The problem >> Put every line of text from the records below into a Markdown table with the columns "Row" and "Line," numbering the rows and skipping blank lines. Leave the pictures out.
-*-
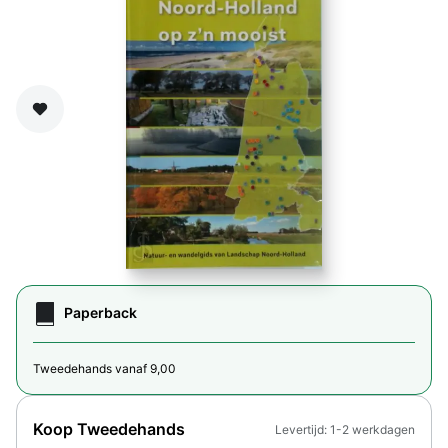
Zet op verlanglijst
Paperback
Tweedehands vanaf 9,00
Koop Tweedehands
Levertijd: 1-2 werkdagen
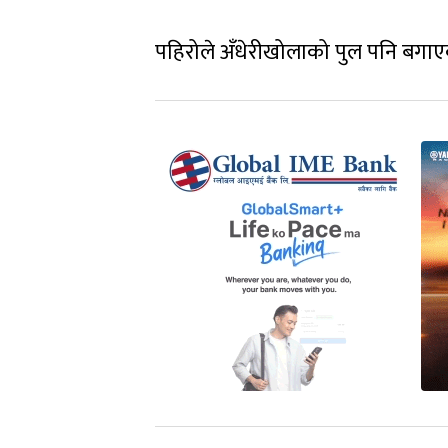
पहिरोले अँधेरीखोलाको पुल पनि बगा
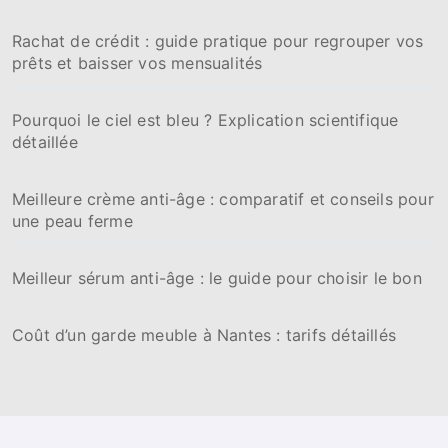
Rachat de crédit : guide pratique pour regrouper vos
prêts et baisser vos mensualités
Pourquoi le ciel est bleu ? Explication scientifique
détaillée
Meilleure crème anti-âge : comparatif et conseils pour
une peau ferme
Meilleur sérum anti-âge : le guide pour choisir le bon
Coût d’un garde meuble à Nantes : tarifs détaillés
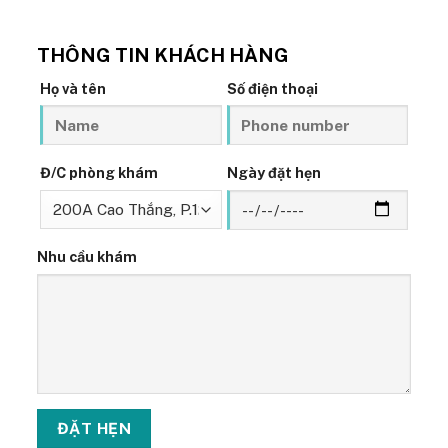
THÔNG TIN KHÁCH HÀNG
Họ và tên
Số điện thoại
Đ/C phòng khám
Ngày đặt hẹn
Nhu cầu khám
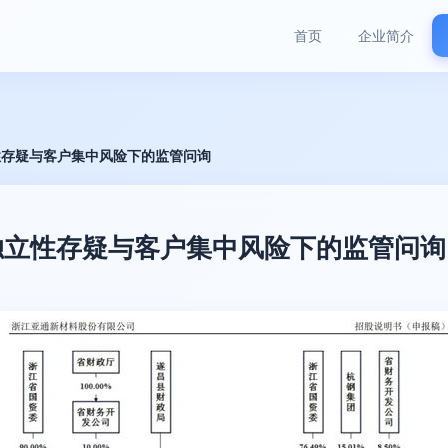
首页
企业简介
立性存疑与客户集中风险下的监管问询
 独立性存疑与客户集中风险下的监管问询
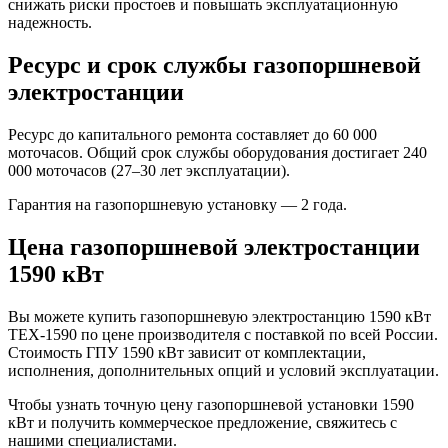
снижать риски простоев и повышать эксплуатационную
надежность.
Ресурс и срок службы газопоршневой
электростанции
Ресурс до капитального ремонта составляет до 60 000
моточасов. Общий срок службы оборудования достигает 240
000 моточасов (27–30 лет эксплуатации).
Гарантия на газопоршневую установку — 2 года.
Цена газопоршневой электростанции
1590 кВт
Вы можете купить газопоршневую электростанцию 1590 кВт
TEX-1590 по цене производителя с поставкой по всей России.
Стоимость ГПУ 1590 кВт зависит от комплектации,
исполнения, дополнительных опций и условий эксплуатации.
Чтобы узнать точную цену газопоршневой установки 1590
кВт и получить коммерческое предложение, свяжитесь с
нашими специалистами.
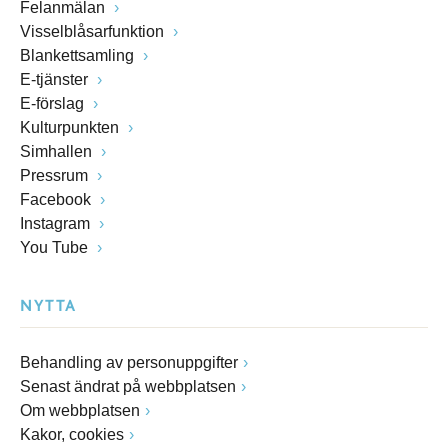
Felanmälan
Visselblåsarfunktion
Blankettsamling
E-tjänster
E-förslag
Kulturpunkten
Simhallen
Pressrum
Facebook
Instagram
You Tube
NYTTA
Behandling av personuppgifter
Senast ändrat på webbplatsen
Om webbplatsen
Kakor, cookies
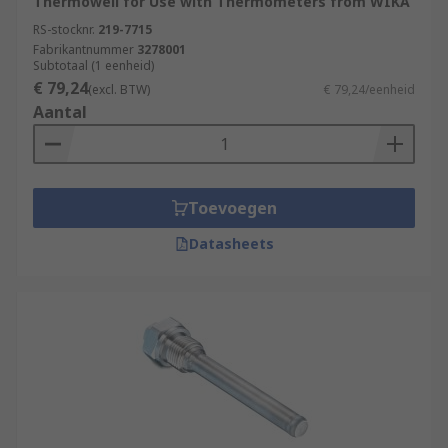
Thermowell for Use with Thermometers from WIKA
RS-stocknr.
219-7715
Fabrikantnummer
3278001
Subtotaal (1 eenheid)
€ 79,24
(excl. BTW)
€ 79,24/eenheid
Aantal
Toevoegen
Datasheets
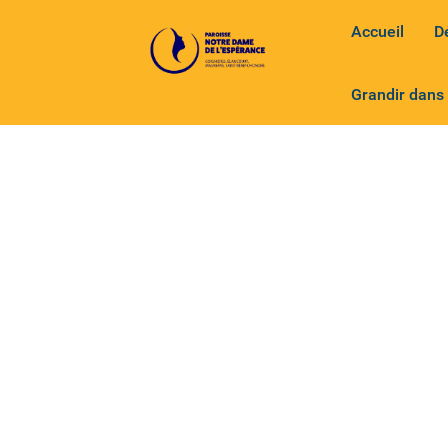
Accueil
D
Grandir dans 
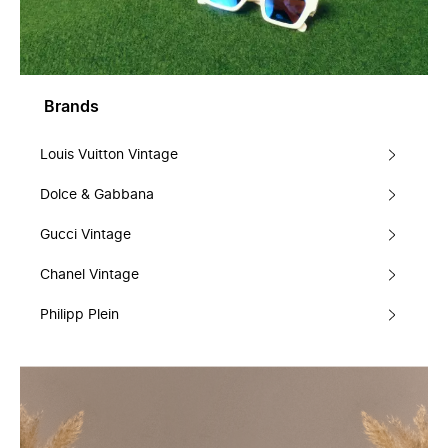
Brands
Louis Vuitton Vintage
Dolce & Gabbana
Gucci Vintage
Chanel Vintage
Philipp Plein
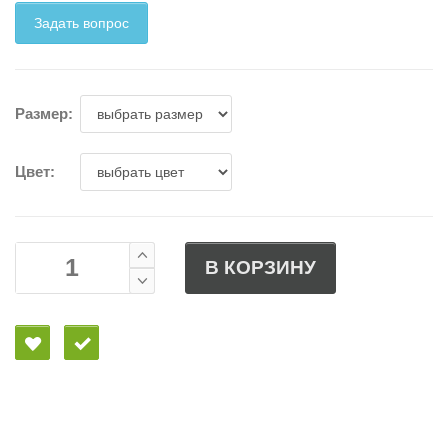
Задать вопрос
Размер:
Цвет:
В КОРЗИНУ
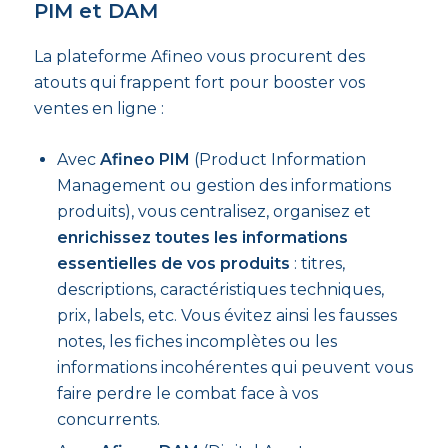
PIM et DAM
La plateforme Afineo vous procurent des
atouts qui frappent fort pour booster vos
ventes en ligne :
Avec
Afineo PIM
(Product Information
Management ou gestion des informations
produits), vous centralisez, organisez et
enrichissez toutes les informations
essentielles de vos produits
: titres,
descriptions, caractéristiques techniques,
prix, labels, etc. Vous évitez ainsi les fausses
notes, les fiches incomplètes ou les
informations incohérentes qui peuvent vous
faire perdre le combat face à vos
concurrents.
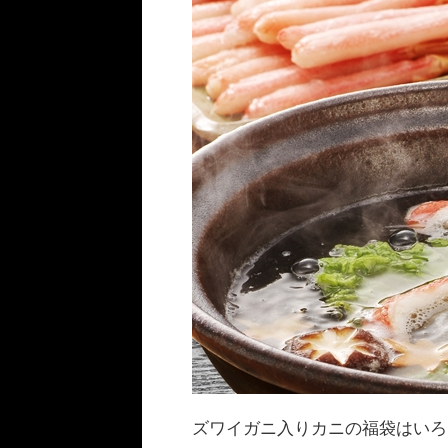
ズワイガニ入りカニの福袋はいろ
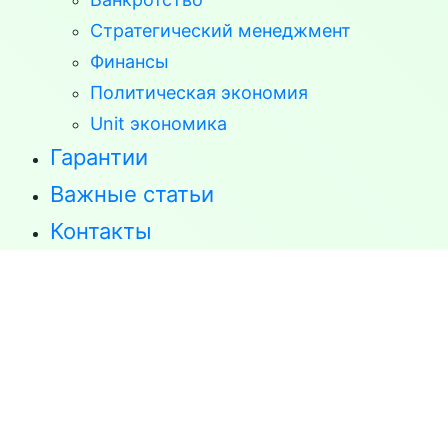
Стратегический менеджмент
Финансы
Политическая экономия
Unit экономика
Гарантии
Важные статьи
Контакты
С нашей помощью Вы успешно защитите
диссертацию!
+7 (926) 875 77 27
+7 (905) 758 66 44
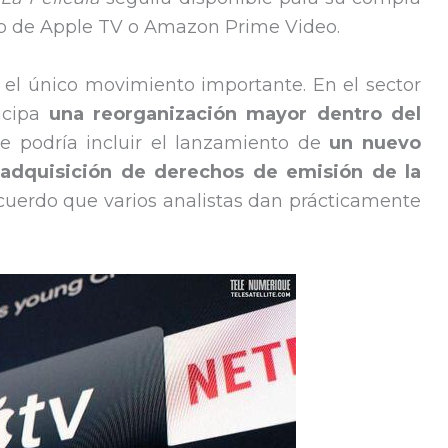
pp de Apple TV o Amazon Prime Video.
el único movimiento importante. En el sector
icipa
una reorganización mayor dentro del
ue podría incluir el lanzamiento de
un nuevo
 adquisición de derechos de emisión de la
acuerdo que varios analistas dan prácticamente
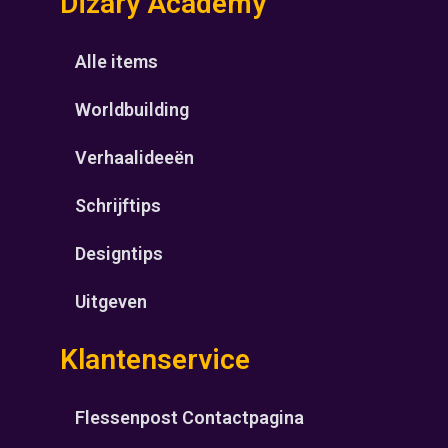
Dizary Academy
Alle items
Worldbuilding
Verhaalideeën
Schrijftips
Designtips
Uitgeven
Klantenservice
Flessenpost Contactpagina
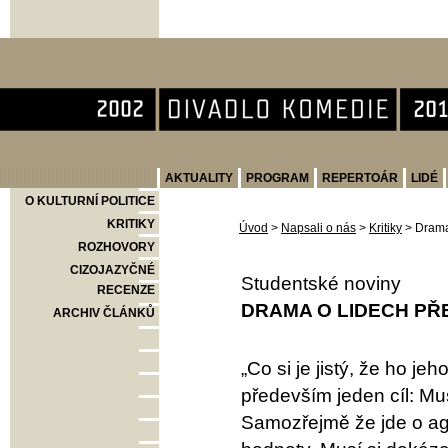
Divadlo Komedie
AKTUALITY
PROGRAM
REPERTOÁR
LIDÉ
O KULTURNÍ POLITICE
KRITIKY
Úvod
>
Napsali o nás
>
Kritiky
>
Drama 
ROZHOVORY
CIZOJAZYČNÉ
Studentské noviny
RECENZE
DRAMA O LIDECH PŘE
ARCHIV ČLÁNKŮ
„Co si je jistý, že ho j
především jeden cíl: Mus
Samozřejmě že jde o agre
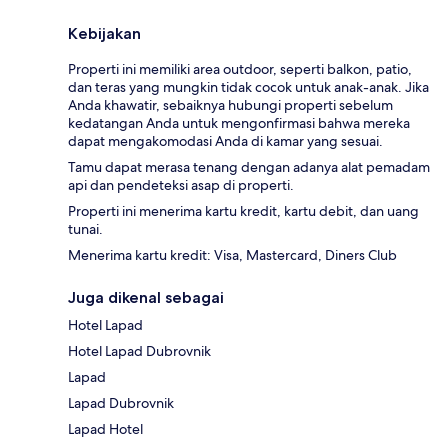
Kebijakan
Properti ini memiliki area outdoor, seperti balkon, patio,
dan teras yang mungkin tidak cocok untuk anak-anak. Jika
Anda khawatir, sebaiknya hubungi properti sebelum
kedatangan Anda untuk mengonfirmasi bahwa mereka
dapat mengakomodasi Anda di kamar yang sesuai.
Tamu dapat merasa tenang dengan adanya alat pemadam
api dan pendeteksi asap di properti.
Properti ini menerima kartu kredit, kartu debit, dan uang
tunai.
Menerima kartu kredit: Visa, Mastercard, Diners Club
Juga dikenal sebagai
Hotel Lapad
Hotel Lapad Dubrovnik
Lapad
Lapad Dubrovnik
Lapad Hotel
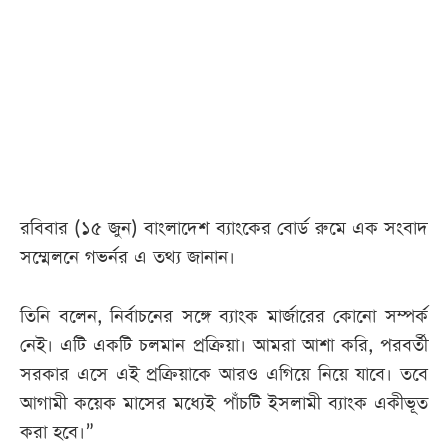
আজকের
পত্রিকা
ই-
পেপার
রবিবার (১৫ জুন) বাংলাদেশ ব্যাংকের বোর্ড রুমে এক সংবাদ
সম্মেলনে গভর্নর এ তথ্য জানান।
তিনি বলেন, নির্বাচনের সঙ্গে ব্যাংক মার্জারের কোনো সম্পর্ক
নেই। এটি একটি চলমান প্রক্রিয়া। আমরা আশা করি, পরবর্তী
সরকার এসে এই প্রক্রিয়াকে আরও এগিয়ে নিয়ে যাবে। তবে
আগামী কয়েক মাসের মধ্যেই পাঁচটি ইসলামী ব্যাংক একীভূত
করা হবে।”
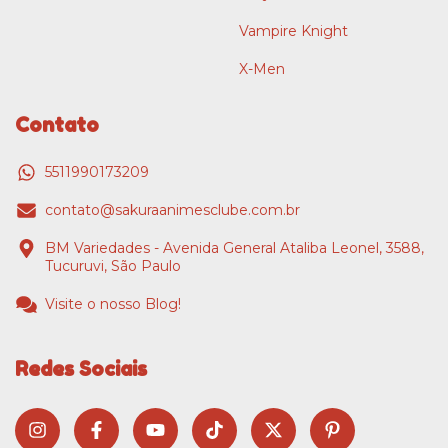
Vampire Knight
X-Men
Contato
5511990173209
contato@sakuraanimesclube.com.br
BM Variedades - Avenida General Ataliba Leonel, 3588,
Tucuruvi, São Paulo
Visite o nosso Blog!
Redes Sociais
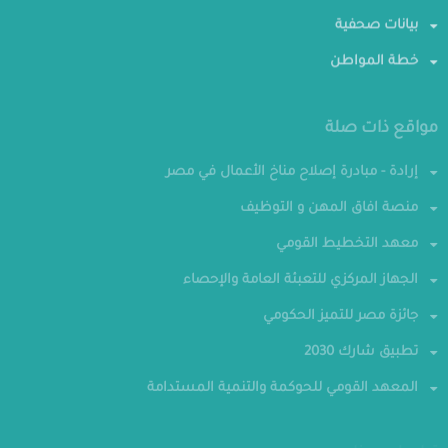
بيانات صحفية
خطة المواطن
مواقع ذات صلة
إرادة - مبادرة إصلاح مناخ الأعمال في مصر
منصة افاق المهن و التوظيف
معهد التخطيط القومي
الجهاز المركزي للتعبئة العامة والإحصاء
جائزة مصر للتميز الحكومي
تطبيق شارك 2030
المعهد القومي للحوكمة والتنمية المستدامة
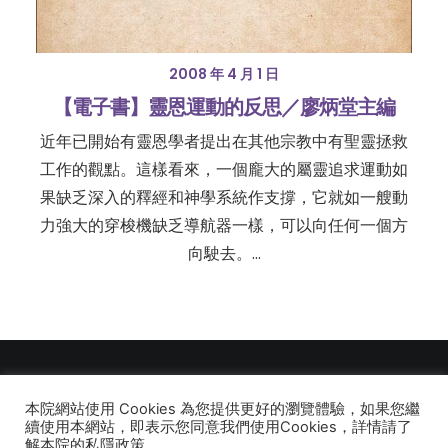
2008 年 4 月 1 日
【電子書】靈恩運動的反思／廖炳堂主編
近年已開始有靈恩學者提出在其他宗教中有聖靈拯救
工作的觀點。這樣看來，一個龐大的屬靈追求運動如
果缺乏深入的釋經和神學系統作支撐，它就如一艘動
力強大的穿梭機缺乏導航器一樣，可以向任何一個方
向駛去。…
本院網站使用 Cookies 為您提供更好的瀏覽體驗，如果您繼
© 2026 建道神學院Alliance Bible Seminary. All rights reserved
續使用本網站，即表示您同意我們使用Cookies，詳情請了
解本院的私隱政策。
-*-
Reply to the task >>
| Row | Line |
|---|---|
| 1 | Zet op verlanglijst |
| 2 | Paperback |
| 3 | Tweedehands vanaf 9,00 |
| 4 | Koop Tweedehands |
| 5 | Levertijd: 1-2 werkdagen |
| 6 | पहिरोले अँधेरीखोलाको पुल पनि बगा |
| 7 | Rachat de crédit : guide pratique pour regrouper vos |
| 8 | prêts et baisser vos mensualités |
| 9 | Pourquoi le ciel est bleu ? Explication scientifique |
| 10 | détaillée |
| 11 | Meilleure crème anti-âge : comparatif et conseils pour |
| 12 | une peau ferme |
| 13 | Meilleur sérum anti-âge : le guide pour choisir le bon |
| 14 | Coût d’un garde meuble à Nantes : tarifs détaillés |
| 15 | THÔNG TIN KHÁCH HÀNG |
| 16 | Họ và tên |
| 17 | Số điện thoại |
| 18 | Đ/C phòng khám |
| 19 | Ngày đặt hẹn |
| 20 | Nhu cầu khám |
| 21 | 首页 |
| 22 | 企业简介 |
| 23 | 立性存疑与客户集中风险下的监管问询 |
| 24 |  独立性存疑与客户集中风险下的监管问询 |
| 25 | снижать риски простоев и повышать эксплуатационную |
| 26 | надежность. |
| 27 | Ресурс и срок службы газопоршневой |
| 28 | электростанции |
| 29 | Ресурс до капитального ремонта составляет до 60 000 |
| 30 | моточасов. Общий срок службы оборудования достигает 240 |
| 31 | 000 моточасов (27–30 лет эксплуатации). |
| 32 | Гарантия на газопоршневую установку — 2 года. |
| 33 | Цена газопоршневой электростанции |
| 34 | 1590 кВт |
| 35 | Вы можете купить газопоршневую электростанцию 1590 кВт |
| 36 | TEX-1590 по цене производителя с поставкой по всей России. |
| 37 | Стоимость ГПУ 1590 кВт зависит от комплектации, |
| 38 | исполнения, дополнительных опций и условий эксплуатации. |
| 39 | Чтобы узнать точную цену газопоршневой установки 1590 |
| 40 | кВт и получить коммерческое предложение, свяжитесь с |
| 41 | нашими специалистами. |
| 42 | Felanmälan |
| 43 | Visselblåsarfunktion |
| 44 | Blankettsamling |
| 45 | E-tjänster |
| 46 | E-förslag |
| 47 | Kulturpunkten |
| 48 | Simhallen |
| 49 | Pressrum |
| 50 | Facebook |
| 51 | Instagram |
| 52 | You Tube |
| 53 | NYTTA |
| 54 | Behandling av personuppgifter |
| 55 | Senast ändrat på webbplatsen |
| 56 | Om webbplatsen |
| 57 | Kakor, cookies |
| 58 | Thermowell for Use with Thermometers from WIKA |
| 59 | RS-stocknr. |
| 60 | 219-7715 |
| 61 | Fabrikantnummer |
| 62 | 3278001 |
| 63 | Subtotaal (1 eenheid) |
| 64 | € 79,24 |
| 65 | (excl. BTW) |
| 66 | € 79,24/eenheid |
| 67 | Aantal |
| 68 | Toevoegen |
| 69 | Datasheets |
| 70 | Accueil |
| 71 | D |
| 72 | Grandir dans  |
| 73 | Brands |
| 74 | Louis Vuitton Vintage |
| 75 | Dolce & Gabbana |
| 76 | Gucci Vintage |
| 77 | Chanel Vintage |
| 78 | Philipp Plein |
| 79 | Задать вопрос |
| 80 | Размер: |
| 81 | Цвет: |
| 82 | В КОРЗИНУ |
| 83 | PIM et DAM |
| 84 | La plateforme Afineo vous procurent des |
| 85 | atouts qui frappent fort pour booster vos |
| 86 | ventes en ligne : |
| 87 | Avec |
| 88 | Afineo PIM |
| 89 | (Product Information |
| 90 | Management ou gestion des informations |
| 91 | produits), vous centralisez, organisez et |
| 92 | enrichissez toutes les informations |
| 93 | essentielles de vos produits |
| 94 | : titres, |
| 95 | descriptions, caractéristiques techniques, |
| 96 | prix, labels, etc. Vous évitez ainsi les fausses |
| 97 | notes, les fiches incomplètes ou les |
| 98 | informations incohérentes qui peuvent vous |
| 99 | faire perdre le combat face à vos |
| 100 | concurrents. |
| 101 | ズワイガニ入りカニの福袋はいろ |
| 102 | Стратегический менеджмент |
| 103 | Финансы |
| 104 | Политическая экономия |
| 105 | Unit экономика |
| 106 | Гарантии |
| 107 | Важные статьи |
| 108 | Контакты |
| 109 | С нашей помощью Вы успешно защитите |
| 110 | диссертацию! |
| 111 | +7 (926) 875 77 27 |
| 112 | +7 (905) 758 66 44 |
| 113 | pp de Apple TV o Amazon Prime Video. |
| 114 | el único movimiento importante. En el sector |
| 115 | icipa |
| 116 | una reorganización mayor dentro del |
| 117 | ue podría incluir el lanzamiento de |
| 118 | un nuevo |
| 119 |  adquisición de derechos de emisión de la |
| 120 | acuerdo que varios analistas dan prácticamente |
| 121 | Dizary Academy |
| 122 | Alle items |
| 123 | Worldbuilding |
| 124 | Verhaalideeën |
| 125 | Schrijftips |
| 126 | Designtips |
| 127 | Uitgeven |
| 128 | Klantenservice |
| 129 | Flessenpost Contactpagina |
| 130 | Divadlo Komedie |
| 131 | AKTUALITY |
| 132 | PROGRAM |
| 133 | REPERTOÁR |
| 134 | LIDÉ |
| 135 | O KULTURNÍ POLITICE |
| 136 | KRITIKY |
| 137 | Úvod |
| 138 | > |
| 139 | Napsali o nás |
| 140 | > |
| 141 | Kritiky |
| 142 | > |
| 143 | Drama  |
| 144 | ROZHOVORY |
| 145 | CIZOJAZYČNÉ |
| 146 | Studentské noviny |
| 147 | RECENZE |
| 148 | DRAMA O LIDECH PŘE |
| 149 | ARCHIV ČLÁNKŮ |
| 150 | „Co si je jistý, že ho j |
| 151 | především jeden cíl: Mus |
| 152 | Samozřejmě že jde o agre |
| 153 | Kebijakan |
| 154 | Properti ini memiliki area outdoor, seperti balkon, patio, |
| 155 | dan teras yang mungkin tidak cocok untuk anak-anak. Jika |
| 156 | Anda khawatir, sebaiknya hubungi properti sebelum |
| 157 | kedatangan Anda untuk mengonfirmasi bahwa mereka |
| 158 | dapat mengakomodasi Anda di kamar yang sesuai. |
| 159 | Tamu dapat merasa tenang dengan adanya alat pemadam |
| 160 | api dan pendeteksi asap di properti. |
| 161 | Properti ini menerima kartu kredit, kartu debit, dan uang |
| 162 | tunai. |
| 163 | Menerima kartu kredit: Visa, Mastercard, Diners Club |
| 164 | Juga dikenal sebagai |
| 165 | Hotel Lapad |
| 166 | Hotel Lapad Dubrovnik |
| 167 | Lapad |
| 168 | Lapad Dubrovnik |
| 169 | Lapad Hotel |
| 170 | আজকের |
| 171 | পত্রিকা |
| 172 | ই- |
| 173 | পেপার |
| 174 | রবিবার (১৫ জুন) বাংলাদেশ ব্যাংকের বোর্ড রুমে এক সংবাদ |
| 175 | সম্মেলনে গভর্নর এ তথ্য জানান। |
| 176 | তিনি বলেন, নির্বাচনের সঙ্গে ব্যাংক মার্জারের কোনো সম্পর্ক |
| 177 | নেই। এটি একটি চলমান প্রক্রিয়া। আমরা আশা করি, পরবর্তী |
| 178 | সরকার এসে এই প্রক্রিয়াকে আরও এগিয়ে নিয়ে যাবে। তবে |
| 179 | আগামী কয়েক মাসের মধ্যেই পাঁচটি ইসলামী ব্যাংক একীভূত |
| 180 | করা হবে।” |
| 181 | Vampire Knight |
| 182 | X-Men |
| 183 | Contato |
| 184 | 5511990173209 |
| 185 | contato@sakuraanimesclube.com.br |
| 186 | BM Variedades - Avenida General Ataliba Leonel, 3588, |
| 187 | Tucuruvi, São Paulo |
| 188 | Visite o nosso Blog! |
| 189 | Redes Sociais |
| 190 | بيانات صحفية |
| 191 | خطة المواطن |
| 192 | مواقع ذات صلة |
| 193 | إرادة - مبادرة إصلاح مناخ الأعمال في مصر |
| 194 | منصة افاق المهن و التوظيف |
| 195 | معهد التخطيط القومي |
| 196 | الجهاز المركزي للتعبئة العامة والإحصاء |
| 197 | جائزة مصر للتميز الحكومي |
| 198 | تطبيق شارك 2030 |
| 199 | المعهد القومي للحوكمة والتنمية المستدامة |
| 200 | 2008 年 4 月 1 日 |
| 201 | 【電子書】靈恩運動的反思／廖炳堂主編 |
| 202 | 近年已開始有靈恩學者提出在其他宗教中有聖靈拯救 |
| 203 | 工作的觀點。這樣看來，一個龐大的屬靈追求運動如 |
| 204 | 果缺乏深入的釋經和神學系統作支撐，它就如一艘動 |
| 205 | 力強大的穿梭機缺乏導航器一樣，可以向任何一個方 |
| 206 | 向駛去。… |
| 207 | 本院網站使用 Cookies 為您提供更好的瀏覽體驗，如果您繼 |
| 208 | © 2026 建道神學院Alliance Bible Seminary. All rights reserved |
| 209 | 續使用本網站，即表示您同意我們使用Cookies，詳情請了 |
| 210 | 解本院的私隱政策。 |